Vote even when it seems academic

ElectionsPoliticsMike GattoCarol Liu

The June 5 primary is, admittedly, a mostly academic exercise: The two top vote-getters, regardless of party affiliation, move on to the November ballot.

For most of our readers, that means the 43rd Assembly District race is a wash. With incumbent Mike Gatto (D-Silver Lake) and Glendale Unified school board member Greg Krikorian the only ones on the ballot, no matter what, they’re both headed to November.

In fact, the only race that will be winnowed by the outcome of the primary is for state Senate District 25, where incumbent Carol Liu (D-La Cañada Flintridge) faces two challengers: Republican Gilbert Gonzales and Democrat Ameenah Fuller.

Like anything that seems academic, voters tend to eschew practice tests and wait for the one that matters.

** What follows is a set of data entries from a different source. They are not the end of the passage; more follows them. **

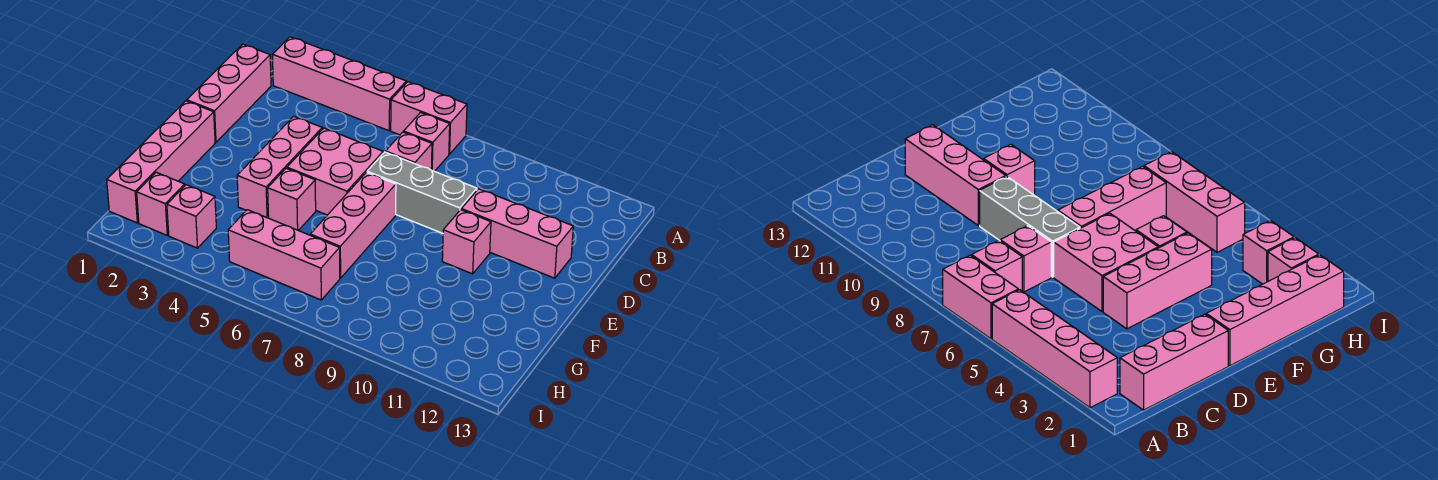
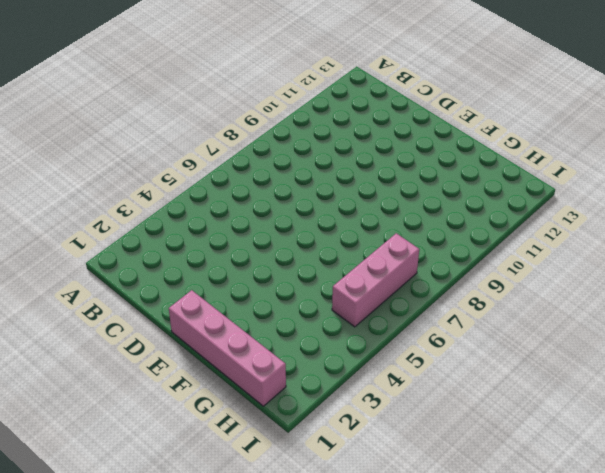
none -> pink 1x4 brick [272,37,406,131]
none -> pink 1x2 brick [391,82,467,154]
none -> pink 1x3 brick [187,44,271,142]

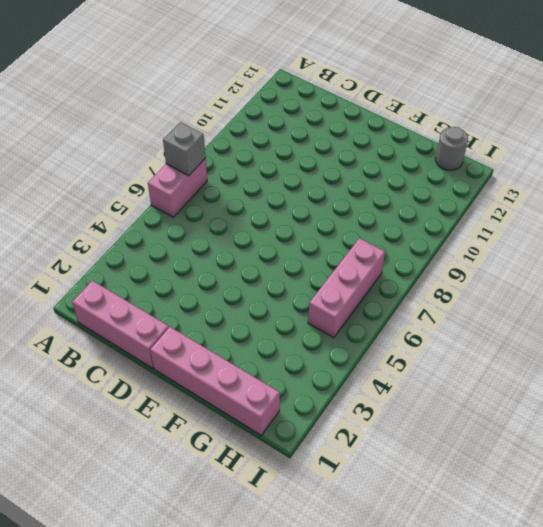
grey 1x1 brick [163,122,206,175] -> none
grey 1x1 round brick [436,127,468,170] -> none
none -> pink 1x4 brick [272,37,406,131]
none -> pink 1x1 brick [404,112,450,171]
none -> pink 1x1 brick [386,132,432,170]

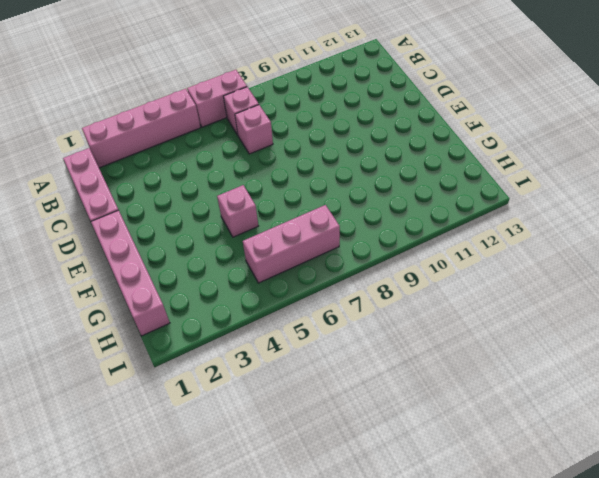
none -> pink 1x3 brick [237,116,322,218]
none -> pink 2x2 brick [287,128,383,215]
none -> grey 1x3 brick [367,152,477,233]

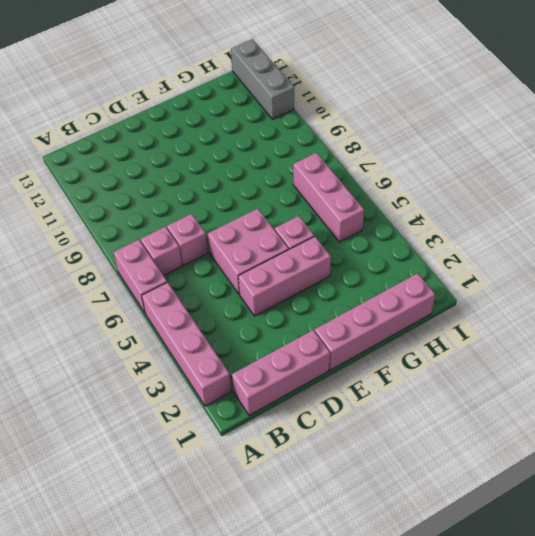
grey 1x3 brick [231,39,294,119] -> grey 1x3 brick moved to [367,152,477,233]
none -> pink 1x3 brick [461,189,573,278]
none -> pink 1x3 brick [310,172,396,278]
none -> pink 1x1 brick [442,210,491,274]

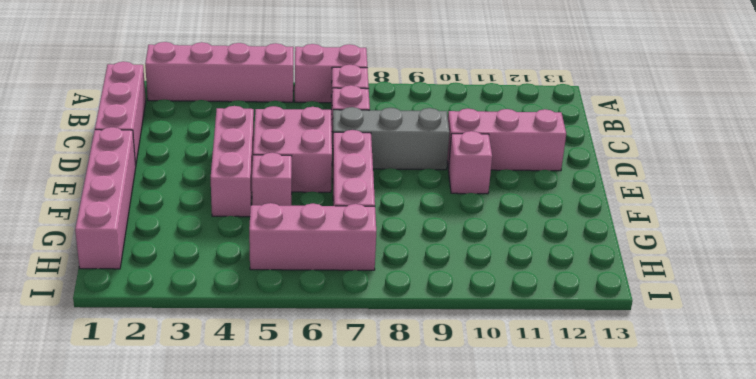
none -> pink 1x1 brick [137,172,185,235]
none -> pink 1x1 brick [167,185,216,248]

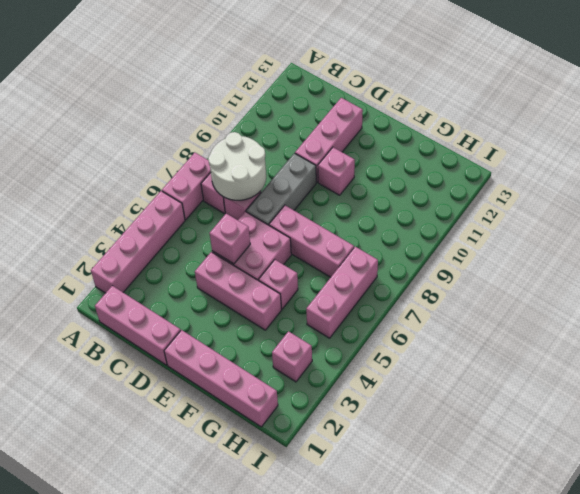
white 2x2 round brick [208,132,266,200] -> none
pink 1x1 brick [209,214,250,264] -> pink 1x1 brick moved to [137,172,185,235]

But that’s a dangerous precedent to be part of.

The primaries, no matter how shored up the results appear to be, do serve a purpose. For the candidates, the results can be an important gauge of popular support. For voters, the results can be a measurement of how safe or at-risk your favorite candidate is.

But these measurements depend on the fact that everyone who plans to vote in the general election also participates in the primary; otherwise, the results are skewed and unreliable.

And really, when we start cherry-picking which election to participate in, we also start heading down a slippery slope with complacency at its base.